• [WORK ITEM] Output all of the entries exactly as written.
*** Opening of SUPPLIED DATA ***
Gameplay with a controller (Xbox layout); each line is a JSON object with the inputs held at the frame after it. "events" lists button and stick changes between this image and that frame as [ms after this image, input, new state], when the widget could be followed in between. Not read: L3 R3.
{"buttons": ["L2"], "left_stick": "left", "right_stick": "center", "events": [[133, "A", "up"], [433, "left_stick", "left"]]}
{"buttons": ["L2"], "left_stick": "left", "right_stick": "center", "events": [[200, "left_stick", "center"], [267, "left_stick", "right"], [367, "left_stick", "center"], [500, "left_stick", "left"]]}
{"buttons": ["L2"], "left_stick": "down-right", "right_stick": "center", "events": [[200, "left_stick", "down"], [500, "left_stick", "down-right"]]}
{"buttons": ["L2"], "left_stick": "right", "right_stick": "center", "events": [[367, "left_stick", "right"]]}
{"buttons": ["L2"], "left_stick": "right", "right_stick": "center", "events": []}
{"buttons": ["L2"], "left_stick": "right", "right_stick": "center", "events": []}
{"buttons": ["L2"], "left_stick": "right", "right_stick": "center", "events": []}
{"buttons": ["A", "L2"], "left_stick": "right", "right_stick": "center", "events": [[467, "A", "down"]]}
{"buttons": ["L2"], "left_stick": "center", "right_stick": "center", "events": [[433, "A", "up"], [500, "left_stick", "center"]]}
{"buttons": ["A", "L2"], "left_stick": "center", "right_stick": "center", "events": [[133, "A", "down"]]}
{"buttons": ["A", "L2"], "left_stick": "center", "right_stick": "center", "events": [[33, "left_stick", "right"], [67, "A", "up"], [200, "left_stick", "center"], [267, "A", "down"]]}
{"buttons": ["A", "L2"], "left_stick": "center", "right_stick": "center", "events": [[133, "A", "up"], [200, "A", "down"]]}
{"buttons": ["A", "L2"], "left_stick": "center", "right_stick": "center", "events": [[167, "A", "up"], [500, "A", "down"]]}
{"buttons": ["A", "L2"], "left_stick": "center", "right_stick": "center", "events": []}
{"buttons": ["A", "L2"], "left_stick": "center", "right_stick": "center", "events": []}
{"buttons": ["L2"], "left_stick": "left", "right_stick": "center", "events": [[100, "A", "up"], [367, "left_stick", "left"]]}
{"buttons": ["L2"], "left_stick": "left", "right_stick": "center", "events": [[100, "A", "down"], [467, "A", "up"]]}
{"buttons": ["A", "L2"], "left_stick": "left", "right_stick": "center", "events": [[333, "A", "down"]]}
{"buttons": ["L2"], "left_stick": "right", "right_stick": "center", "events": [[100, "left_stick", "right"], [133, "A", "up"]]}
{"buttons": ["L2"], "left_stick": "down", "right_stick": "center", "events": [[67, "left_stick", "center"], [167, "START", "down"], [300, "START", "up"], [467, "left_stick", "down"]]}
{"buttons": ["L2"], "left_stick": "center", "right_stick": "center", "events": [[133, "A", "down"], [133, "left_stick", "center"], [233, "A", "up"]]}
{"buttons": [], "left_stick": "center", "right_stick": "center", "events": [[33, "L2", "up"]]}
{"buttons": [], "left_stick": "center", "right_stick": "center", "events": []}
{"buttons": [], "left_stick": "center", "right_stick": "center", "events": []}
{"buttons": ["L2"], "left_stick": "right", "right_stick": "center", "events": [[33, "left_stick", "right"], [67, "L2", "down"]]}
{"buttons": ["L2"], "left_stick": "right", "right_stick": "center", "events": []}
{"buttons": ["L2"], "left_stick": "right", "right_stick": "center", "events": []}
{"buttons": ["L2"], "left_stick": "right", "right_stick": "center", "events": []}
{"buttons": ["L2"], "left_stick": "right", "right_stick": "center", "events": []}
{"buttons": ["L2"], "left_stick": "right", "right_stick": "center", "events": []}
*** Close of SUPPLIED DATA ***
• [SOLUTION TO THE PROBLEM]
Gameplay with a controller (Xbox layout); each line is a JSON object with the inputs held at the frame after it. "events" lists button and stick changes between this image and that frame as [ms after this image, input, new state], when the widget could be followed in between. Not read: L3 R3.
{"buttons": ["L2"], "left_stick": "left", "right_stick": "center", "events": [[133, "A", "up"], [433, "left_stick", "left"]]}
{"buttons": ["L2"], "left_stick": "left", "right_stick": "center", "events": [[200, "left_stick", "center"], [267, "left_stick", "right"], [367, "left_stick", "center"], [500, "left_stick", "left"]]}
{"buttons": ["L2"], "left_stick": "down-right", "right_stick": "center", "events": [[200, "left_stick", "down"], [500, "left_stick", "down-right"]]}
{"buttons": ["L2"], "left_stick": "right", "right_stick": "center", "events": [[367, "left_stick", "right"]]}
{"buttons": ["L2"], "left_stick": "right", "right_stick": "center", "events": []}
{"buttons": ["L2"], "left_stick": "right", "right_stick": "center", "events": []}
{"buttons": ["L2"], "left_stick": "right", "right_stick": "center", "events": []}
{"buttons": ["A", "L2"], "left_stick": "right", "right_stick": "center", "events": [[467, "A", "down"]]}
{"buttons": ["L2"], "left_stick": "center", "right_stick": "center", "events": [[433, "A", "up"], [500, "left_stick", "center"]]}
{"buttons": ["A", "L2"], "left_stick": "center", "right_stick": "center", "events": [[133, "A", "down"]]}
{"buttons": ["A", "L2"], "left_stick": "center", "right_stick": "center", "events": [[33, "left_stick", "right"], [67, "A", "up"], [200, "left_stick", "center"], [267, "A", "down"]]}
{"buttons": ["A", "L2"], "left_stick": "center", "right_stick": "center", "events": [[133, "A", "up"], [200, "A", "down"]]}
{"buttons": ["A", "L2"], "left_stick": "center", "right_stick": "center", "events": [[167, "A", "up"], [500, "A", "down"]]}
{"buttons": ["A", "L2"], "left_stick": "center", "right_stick": "center", "events": []}
{"buttons": ["A", "L2"], "left_stick": "center", "right_stick": "center", "events": []}
{"buttons": ["L2"], "left_stick": "left", "right_stick": "center", "events": [[100, "A", "up"], [367, "left_stick", "left"]]}
{"buttons": ["L2"], "left_stick": "left", "right_stick": "center", "events": [[100, "A", "down"], [467, "A", "up"]]}
{"buttons": ["A", "L2"], "left_stick": "left", "right_stick": "center", "events": [[333, "A", "down"]]}
{"buttons": ["L2"], "left_stick": "right", "right_stick": "center", "events": [[100, "left_stick", "right"], [133, "A", "up"]]}
{"buttons": ["L2"], "left_stick": "down", "right_stick": "center", "events": [[67, "left_stick", "center"], [167, "START", "down"], [300, "START", "up"], [467, "left_stick", "down"]]}
{"buttons": ["L2"], "left_stick": "center", "right_stick": "center", "events": [[133, "A", "down"], [133, "left_stick", "center"], [233, "A", "up"]]}
{"buttons": [], "left_stick": "center", "right_stick": "center", "events": [[33, "L2", "up"]]}
{"buttons": [], "left_stick": "center", "right_stick": "center", "events": []}
{"buttons": [], "left_stick": "center", "right_stick": "center", "events": []}
{"buttons": ["L2"], "left_stick": "right", "right_stick": "center", "events": [[33, "left_stick", "right"], [67, "L2", "down"]]}
{"buttons": ["L2"], "left_stick": "right", "right_stick": "center", "events": []}
{"buttons": ["L2"], "left_stick": "right", "right_stick": "center", "events": []}
{"buttons": ["L2"], "left_stick": "right", "right_stick": "center", "events": []}
{"buttons": ["L2"], "left_stick": "right", "right_stick": "center", "events": []}
{"buttons": ["L2"], "left_stick": "right", "right_stick": "center", "events": []}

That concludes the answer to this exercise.